_THE INPUT:_
*** Begin section ***

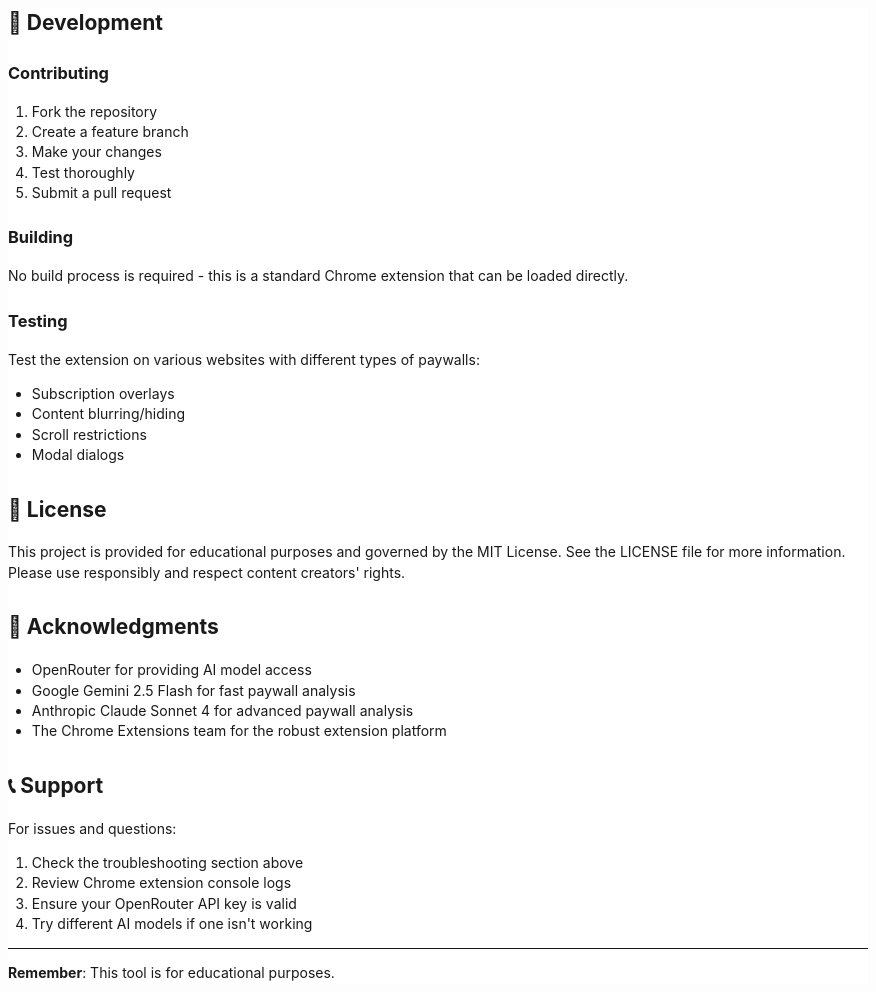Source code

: ## 📝 Development

### Contributing

1. Fork the repository
2. Create a feature branch
3. Make your changes
4. Test thoroughly
5. Submit a pull request

### Building

No build process is required - this is a standard Chrome extension that can be loaded directly.

### Testing

Test the extension on various websites with different types of paywalls:
- Subscription overlays
- Content blurring/hiding
- Scroll restrictions
- Modal dialogs

## 📄 License

This project is provided for educational purposes and governed by the MIT License. See the LICENSE file for more information. Please use responsibly and respect content creators' rights.

## 🙏 Acknowledgments

- OpenRouter for providing AI model access
- Google Gemini 2.5 Flash for fast paywall analysis
- Anthropic Claude Sonnet 4 for advanced paywall analysis
- The Chrome Extensions team for the robust extension platform

## 📞 Support

For issues and questions:
1. Check the troubleshooting section above
2. Review Chrome extension console logs
3. Ensure your OpenRouter API key is valid
4. Try different AI models if one isn't working

---

**Remember**: This tool is for educational purposes.
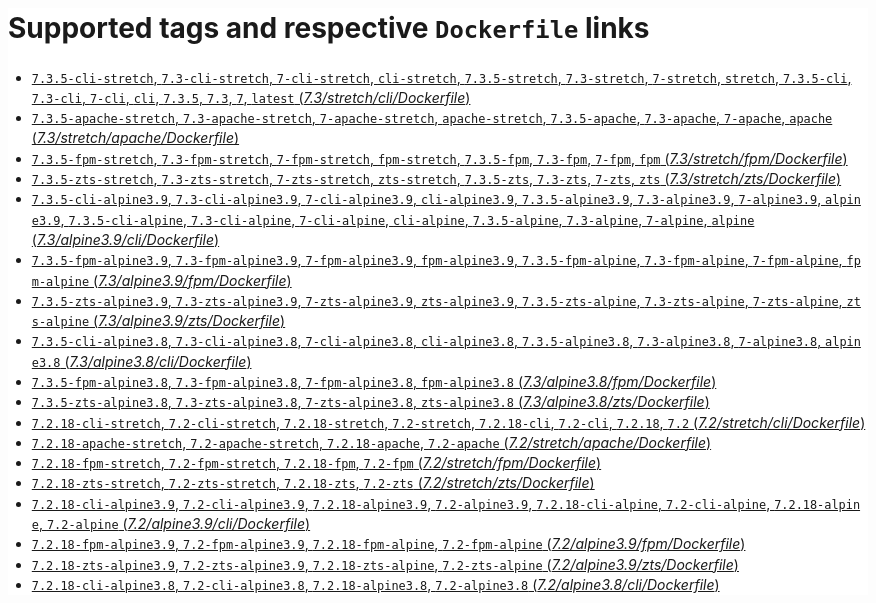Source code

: 

# Supported tags and respective `Dockerfile` links

-	[`7.3.5-cli-stretch`, `7.3-cli-stretch`, `7-cli-stretch`, `cli-stretch`, `7.3.5-stretch`, `7.3-stretch`, `7-stretch`, `stretch`, `7.3.5-cli`, `7.3-cli`, `7-cli`, `cli`, `7.3.5`, `7.3`, `7`, `latest` (*7.3/stretch/cli/Dockerfile*)](https://github.com/docker-library/php/blob/85b2af63546309c3c7b895524db10ef02aa4edba/7.3/stretch/cli/Dockerfile)
-	[`7.3.5-apache-stretch`, `7.3-apache-stretch`, `7-apache-stretch`, `apache-stretch`, `7.3.5-apache`, `7.3-apache`, `7-apache`, `apache` (*7.3/stretch/apache/Dockerfile*)](https://github.com/docker-library/php/blob/85b2af63546309c3c7b895524db10ef02aa4edba/7.3/stretch/apache/Dockerfile)
-	[`7.3.5-fpm-stretch`, `7.3-fpm-stretch`, `7-fpm-stretch`, `fpm-stretch`, `7.3.5-fpm`, `7.3-fpm`, `7-fpm`, `fpm` (*7.3/stretch/fpm/Dockerfile*)](https://github.com/docker-library/php/blob/85b2af63546309c3c7b895524db10ef02aa4edba/7.3/stretch/fpm/Dockerfile)
-	[`7.3.5-zts-stretch`, `7.3-zts-stretch`, `7-zts-stretch`, `zts-stretch`, `7.3.5-zts`, `7.3-zts`, `7-zts`, `zts` (*7.3/stretch/zts/Dockerfile*)](https://github.com/docker-library/php/blob/85b2af63546309c3c7b895524db10ef02aa4edba/7.3/stretch/zts/Dockerfile)
-	[`7.3.5-cli-alpine3.9`, `7.3-cli-alpine3.9`, `7-cli-alpine3.9`, `cli-alpine3.9`, `7.3.5-alpine3.9`, `7.3-alpine3.9`, `7-alpine3.9`, `alpine3.9`, `7.3.5-cli-alpine`, `7.3-cli-alpine`, `7-cli-alpine`, `cli-alpine`, `7.3.5-alpine`, `7.3-alpine`, `7-alpine`, `alpine` (*7.3/alpine3.9/cli/Dockerfile*)](https://github.com/docker-library/php/blob/85b2af63546309c3c7b895524db10ef02aa4edba/7.3/alpine3.9/cli/Dockerfile)
-	[`7.3.5-fpm-alpine3.9`, `7.3-fpm-alpine3.9`, `7-fpm-alpine3.9`, `fpm-alpine3.9`, `7.3.5-fpm-alpine`, `7.3-fpm-alpine`, `7-fpm-alpine`, `fpm-alpine` (*7.3/alpine3.9/fpm/Dockerfile*)](https://github.com/docker-library/php/blob/85b2af63546309c3c7b895524db10ef02aa4edba/7.3/alpine3.9/fpm/Dockerfile)
-	[`7.3.5-zts-alpine3.9`, `7.3-zts-alpine3.9`, `7-zts-alpine3.9`, `zts-alpine3.9`, `7.3.5-zts-alpine`, `7.3-zts-alpine`, `7-zts-alpine`, `zts-alpine` (*7.3/alpine3.9/zts/Dockerfile*)](https://github.com/docker-library/php/blob/85b2af63546309c3c7b895524db10ef02aa4edba/7.3/alpine3.9/zts/Dockerfile)
-	[`7.3.5-cli-alpine3.8`, `7.3-cli-alpine3.8`, `7-cli-alpine3.8`, `cli-alpine3.8`, `7.3.5-alpine3.8`, `7.3-alpine3.8`, `7-alpine3.8`, `alpine3.8` (*7.3/alpine3.8/cli/Dockerfile*)](https://github.com/docker-library/php/blob/85b2af63546309c3c7b895524db10ef02aa4edba/7.3/alpine3.8/cli/Dockerfile)
-	[`7.3.5-fpm-alpine3.8`, `7.3-fpm-alpine3.8`, `7-fpm-alpine3.8`, `fpm-alpine3.8` (*7.3/alpine3.8/fpm/Dockerfile*)](https://github.com/docker-library/php/blob/85b2af63546309c3c7b895524db10ef02aa4edba/7.3/alpine3.8/fpm/Dockerfile)
-	[`7.3.5-zts-alpine3.8`, `7.3-zts-alpine3.8`, `7-zts-alpine3.8`, `zts-alpine3.8` (*7.3/alpine3.8/zts/Dockerfile*)](https://github.com/docker-library/php/blob/85b2af63546309c3c7b895524db10ef02aa4edba/7.3/alpine3.8/zts/Dockerfile)
-	[`7.2.18-cli-stretch`, `7.2-cli-stretch`, `7.2.18-stretch`, `7.2-stretch`, `7.2.18-cli`, `7.2-cli`, `7.2.18`, `7.2` (*7.2/stretch/cli/Dockerfile*)](https://github.com/docker-library/php/blob/d9352e08aa39f699cfedb2b564aeb60955b06469/7.2/stretch/cli/Dockerfile)
-	[`7.2.18-apache-stretch`, `7.2-apache-stretch`, `7.2.18-apache`, `7.2-apache` (*7.2/stretch/apache/Dockerfile*)](https://github.com/docker-library/php/blob/d9352e08aa39f699cfedb2b564aeb60955b06469/7.2/stretch/apache/Dockerfile)
-	[`7.2.18-fpm-stretch`, `7.2-fpm-stretch`, `7.2.18-fpm`, `7.2-fpm` (*7.2/stretch/fpm/Dockerfile*)](https://github.com/docker-library/php/blob/d9352e08aa39f699cfedb2b564aeb60955b06469/7.2/stretch/fpm/Dockerfile)
-	[`7.2.18-zts-stretch`, `7.2-zts-stretch`, `7.2.18-zts`, `7.2-zts` (*7.2/stretch/zts/Dockerfile*)](https://github.com/docker-library/php/blob/d9352e08aa39f699cfedb2b564aeb60955b06469/7.2/stretch/zts/Dockerfile)
-	[`7.2.18-cli-alpine3.9`, `7.2-cli-alpine3.9`, `7.2.18-alpine3.9`, `7.2-alpine3.9`, `7.2.18-cli-alpine`, `7.2-cli-alpine`, `7.2.18-alpine`, `7.2-alpine` (*7.2/alpine3.9/cli/Dockerfile*)](https://github.com/docker-library/php/blob/d9352e08aa39f699cfedb2b564aeb60955b06469/7.2/alpine3.9/cli/Dockerfile)
-	[`7.2.18-fpm-alpine3.9`, `7.2-fpm-alpine3.9`, `7.2.18-fpm-alpine`, `7.2-fpm-alpine` (*7.2/alpine3.9/fpm/Dockerfile*)](https://github.com/docker-library/php/blob/d9352e08aa39f699cfedb2b564aeb60955b06469/7.2/alpine3.9/fpm/Dockerfile)
-	[`7.2.18-zts-alpine3.9`, `7.2-zts-alpine3.9`, `7.2.18-zts-alpine`, `7.2-zts-alpine` (*7.2/alpine3.9/zts/Dockerfile*)](https://github.com/docker-library/php/blob/d9352e08aa39f699cfedb2b564aeb60955b06469/7.2/alpine3.9/zts/Dockerfile)
-	[`7.2.18-cli-alpine3.8`, `7.2-cli-alpine3.8`, `7.2.18-alpine3.8`, `7.2-alpine3.8` (*7.2/alpine3.8/cli/Dockerfile*)](https://github.com/docker-library/php/blob/d9352e08aa39f699cfedb2b564aeb60955b06469/7.2/alpine3.8/cli/Dockerfile)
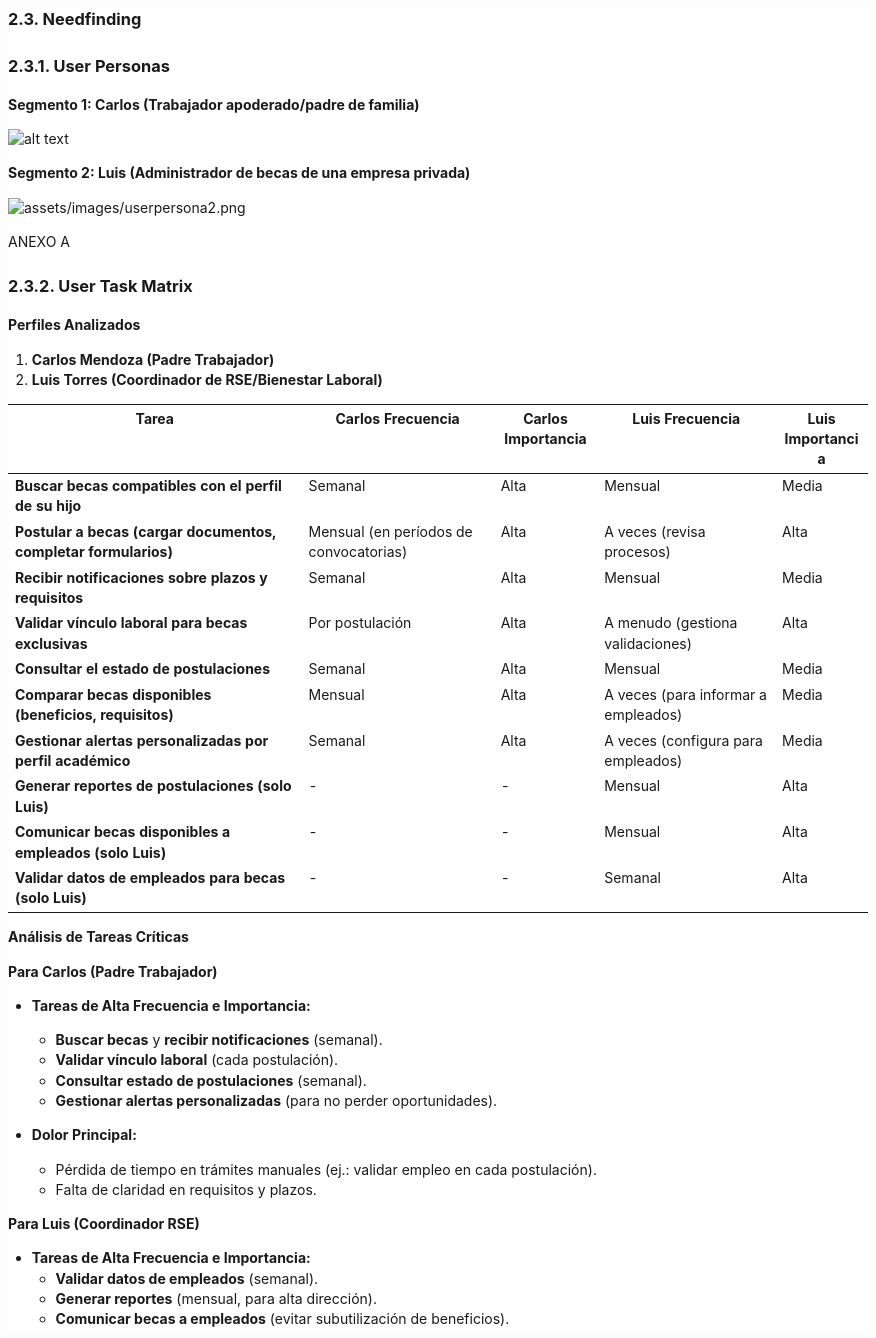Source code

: ### 2.3. Needfinding

### 2.3.1. User Personas

**Segmento 1: Carlos (Trabajador apoderado/padre de familia)** 

![alt text](assets/images/userpersona1.png)

**Segmento 2: Luis (Administrador de becas de una empresa privada)** 

![assets/images/userpersona2.png](assets/images/userpersona2.png)

ANEXO A

### 2.3.2. User Task Matrix

**Perfiles Analizados**  
1. **Carlos Mendoza (Padre Trabajador)**  
2. **Luis Torres (Coordinador de RSE/Bienestar Laboral)**  

| **Tarea** | **Carlos Frecuencia** | **Carlos Importancia** | **Luis Frecuencia** | **Luis Importancia** |  
|-----------|----------------------|----------------------|---------------------|---------------------|  
| **Buscar becas compatibles con el perfil de su hijo** | Semanal | Alta | Mensual | Media |  
| **Postular a becas (cargar documentos, completar formularios)** | Mensual (en períodos de convocatorias) | Alta | A veces (revisa procesos) | Alta |  
| **Recibir notificaciones sobre plazos y requisitos** | Semanal | Alta | Mensual | Media |  
| **Validar vínculo laboral para becas exclusivas** | Por postulación | Alta | A menudo (gestiona validaciones) | Alta |  
| **Consultar el estado de postulaciones** | Semanal | Alta | Mensual | Media |  
| **Comparar becas disponibles (beneficios, requisitos)** | Mensual | Alta | A veces (para informar a empleados) | Media |  
| **Gestionar alertas personalizadas por perfil académico** | Semanal | Alta | A veces (configura para empleados) | Media |  
| **Generar reportes de postulaciones (solo Luis)** | - | - | Mensual | Alta |  
| **Comunicar becas disponibles a empleados (solo Luis)** | - | - | Mensual | Alta |  
| **Validar datos de empleados para becas (solo Luis)** | - | - | Semanal | Alta |  

**Análisis de Tareas Críticas**  

 **Para Carlos (Padre Trabajador)**  
- **Tareas de Alta Frecuencia e Importancia:**  
  - **Buscar becas** y **recibir notificaciones** (semanal).  
  - **Validar vínculo laboral** (cada postulación).  
  - **Consultar estado de postulaciones** (semanal).  
  - **Gestionar alertas personalizadas** (para no perder oportunidades).  

- **Dolor Principal:**  
  - Pérdida de tiempo en trámites manuales (ej.: validar empleo en cada postulación).  
  - Falta de claridad en requisitos y plazos.  

**Para Luis (Coordinador RSE)**  
- **Tareas de Alta Frecuencia e Importancia:**  
  - **Validar datos de empleados** (semanal).  
  - **Generar reportes** (mensual, para alta dirección).  
  - **Comunicar becas a empleados** (evitar subutilización de beneficios).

*** End section ***

_EXERCISE OBJECTIVE:_ Arrange the lines of the records from the line with "## 📞 Support" up to and including the line with "# Supported tags" as a Markdown table with the columns Row and Text, numbering each line and skipping blank ones. Leave the pictures out.

_TASK ANSWER:_
| Row | Text |
|---|---|
| 1 | ## 📞 Support |
| 2 | For issues and questions: |
| 3 | 1. Check the troubleshooting section above |
| 4 | 2. Review Chrome extension console logs |
| 5 | 3. Ensure your OpenRouter API key is valid |
| 6 | 4. Try different AI models if one isn't working |
| 7 | --- |
| 8 | **Remember**: This tool is for educational purposes. |
| 9 | Source code |
| 10 | :  |
| 11 | # Supported tags and respective `Dockerfile` links |